An assault on a Teachers Aide at a School for Special Purposes has led to the NSW Department of Education and Training being fined $160,000 for breaches of the Occupational Health & Safety Act. The unprecedented legal action firmly places inadequate staffing levels as an OHS hazard.

The NSW Industrial Relations Commission found the assault could have been prevented with adequate staffing levels.

"We are pleased with the result," says John Cahill, Public Service Association Acting General Secretary. "PSA members work in lots of dangerous places; gaols, juvenile detention centres; and even places like the RTA where public counters have the potential to be violent [places]."

"We will continue to insist that employers provide a safe working environment for everyone."

The PSA, who had prosecuted the Education Department, was awarded 70 percent of costs and 50 percent of the fine.

The incident occurred at a special needs school when a teachers' aide was left alone in charge of a number of physically and intellectually disabled students, some of whom were known to be particularly violent. The aide had requested that a teacher be present to assist in the supervision of the children. Her request had not yet been met when a 15-year-old student attacked her. After further assaults she now suffers from post traumatic stress disorder and has not returned to work.

The PSA stressed that they apportioned no blame to the intellectually disabled student.
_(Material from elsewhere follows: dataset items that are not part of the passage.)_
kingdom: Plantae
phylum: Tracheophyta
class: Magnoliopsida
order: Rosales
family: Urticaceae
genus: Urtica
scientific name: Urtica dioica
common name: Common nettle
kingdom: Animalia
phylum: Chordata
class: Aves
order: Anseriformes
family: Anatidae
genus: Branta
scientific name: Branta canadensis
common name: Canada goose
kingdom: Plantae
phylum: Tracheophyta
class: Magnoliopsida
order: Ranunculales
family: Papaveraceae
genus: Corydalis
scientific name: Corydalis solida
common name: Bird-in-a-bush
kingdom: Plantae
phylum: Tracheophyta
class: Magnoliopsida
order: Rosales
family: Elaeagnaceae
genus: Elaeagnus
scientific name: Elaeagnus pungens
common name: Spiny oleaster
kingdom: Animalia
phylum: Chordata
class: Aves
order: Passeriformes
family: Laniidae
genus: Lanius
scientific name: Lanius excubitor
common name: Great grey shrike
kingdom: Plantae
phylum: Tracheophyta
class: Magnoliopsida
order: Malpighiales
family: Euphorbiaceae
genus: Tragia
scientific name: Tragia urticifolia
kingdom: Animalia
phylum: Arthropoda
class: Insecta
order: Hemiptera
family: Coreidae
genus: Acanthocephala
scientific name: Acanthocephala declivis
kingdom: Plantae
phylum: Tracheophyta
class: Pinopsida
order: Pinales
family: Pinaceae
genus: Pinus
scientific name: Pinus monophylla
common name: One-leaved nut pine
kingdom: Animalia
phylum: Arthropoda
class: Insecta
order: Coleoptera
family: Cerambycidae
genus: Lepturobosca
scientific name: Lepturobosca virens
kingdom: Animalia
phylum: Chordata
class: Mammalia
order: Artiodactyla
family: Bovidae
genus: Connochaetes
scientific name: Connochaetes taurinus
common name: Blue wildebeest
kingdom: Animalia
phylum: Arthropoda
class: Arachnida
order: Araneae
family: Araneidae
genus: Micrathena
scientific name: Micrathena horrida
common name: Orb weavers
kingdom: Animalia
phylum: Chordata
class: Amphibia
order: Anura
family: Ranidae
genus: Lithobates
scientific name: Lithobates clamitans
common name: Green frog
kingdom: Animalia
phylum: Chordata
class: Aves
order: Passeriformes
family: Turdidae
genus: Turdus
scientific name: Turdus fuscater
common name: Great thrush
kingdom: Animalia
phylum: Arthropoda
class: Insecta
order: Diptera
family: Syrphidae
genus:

In handing down the sentence Justice Michael Walton of the NSW IRC said that the risk to safety posed by the inadequate staff levels "was not only reasonably foreseeable, but the risk of assault was 'known and avoidable'."

Justice Walton said the provision of a portable duress alarm, as an alternative to the fixed telephone in the classroom, was an "obvious and practical step" that the Department could have taken to minimise the risk of assault.

The case sets a precedent for more prosecutions by recognising inadequate staff numbers as a legitimate OHS hazard.